[[ DATASET RECORDS, beginning ]]

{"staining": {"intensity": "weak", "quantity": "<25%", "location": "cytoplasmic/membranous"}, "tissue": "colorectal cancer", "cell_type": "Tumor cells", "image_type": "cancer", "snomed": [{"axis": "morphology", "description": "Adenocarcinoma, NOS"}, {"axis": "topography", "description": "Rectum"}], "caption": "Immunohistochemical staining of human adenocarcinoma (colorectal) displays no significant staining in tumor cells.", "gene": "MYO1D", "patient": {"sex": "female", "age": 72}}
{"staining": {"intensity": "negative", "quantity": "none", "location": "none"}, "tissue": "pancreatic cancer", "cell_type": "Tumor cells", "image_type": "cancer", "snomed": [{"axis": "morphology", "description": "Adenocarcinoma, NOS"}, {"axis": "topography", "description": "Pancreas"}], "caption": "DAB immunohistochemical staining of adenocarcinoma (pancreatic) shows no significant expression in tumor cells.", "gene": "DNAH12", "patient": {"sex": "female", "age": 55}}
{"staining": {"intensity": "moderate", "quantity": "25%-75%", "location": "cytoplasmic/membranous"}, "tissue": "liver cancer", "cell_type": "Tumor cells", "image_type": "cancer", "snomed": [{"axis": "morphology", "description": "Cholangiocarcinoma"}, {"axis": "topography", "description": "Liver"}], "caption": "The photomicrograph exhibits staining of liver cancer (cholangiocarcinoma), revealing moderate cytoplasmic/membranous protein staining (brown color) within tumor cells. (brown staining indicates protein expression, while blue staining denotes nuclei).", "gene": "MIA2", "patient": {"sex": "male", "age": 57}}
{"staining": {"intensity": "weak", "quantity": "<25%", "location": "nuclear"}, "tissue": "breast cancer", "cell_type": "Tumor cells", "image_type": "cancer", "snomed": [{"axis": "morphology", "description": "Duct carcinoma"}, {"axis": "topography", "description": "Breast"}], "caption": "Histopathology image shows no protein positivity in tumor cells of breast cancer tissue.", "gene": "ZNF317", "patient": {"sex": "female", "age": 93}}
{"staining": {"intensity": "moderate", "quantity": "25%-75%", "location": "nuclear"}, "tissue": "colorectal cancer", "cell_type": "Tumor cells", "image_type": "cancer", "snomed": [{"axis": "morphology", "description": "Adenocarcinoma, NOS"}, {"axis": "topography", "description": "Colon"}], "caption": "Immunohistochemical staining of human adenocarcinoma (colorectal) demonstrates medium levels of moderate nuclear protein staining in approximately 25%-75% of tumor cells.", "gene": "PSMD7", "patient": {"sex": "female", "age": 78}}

[[ DATASET RECORDS, end ]]

*TASK OBJECTIVE*.
Nothing but the lines from the top of the entries above through the line with "staining of adenocarcinoma" should be set down, each exactly as written.

*PROBLEM SOLUTION*.
{"staining": {"intensity": "weak", "quantity": "<25%", "location": "cytoplasmic/membranous"}, "tissue": "colorectal cancer", "cell_type": "Tumor cells", "image_type": "cancer", "snomed": [{"axis": "morphology", "description": "Adenocarcinoma, NOS"}, {"axis": "topography", "description": "Rectum"}], "caption": "Immunohistochemical staining of human adenocarcinoma (colorectal) displays no significant staining in tumor cells.", "gene": "MYO1D", "patient": {"sex": "female", "age": 72}}
{"staining": {"intensity": "negative", "quantity": "none", "location": "none"}, "tissue": "pancreatic cancer", "cell_type": "Tumor cells", "image_type": "cancer", "snomed": [{"axis": "morphology", "description": "Adenocarcinoma, NOS"}, {"axis": "topography", "description": "Pancreas"}], "caption": "DAB immunohistochemical staining of adenocarcinoma (pancreatic) shows no significant expression in tumor cells.", "gene": "DNAH12", "patient": {"sex": "female", "age": 55}}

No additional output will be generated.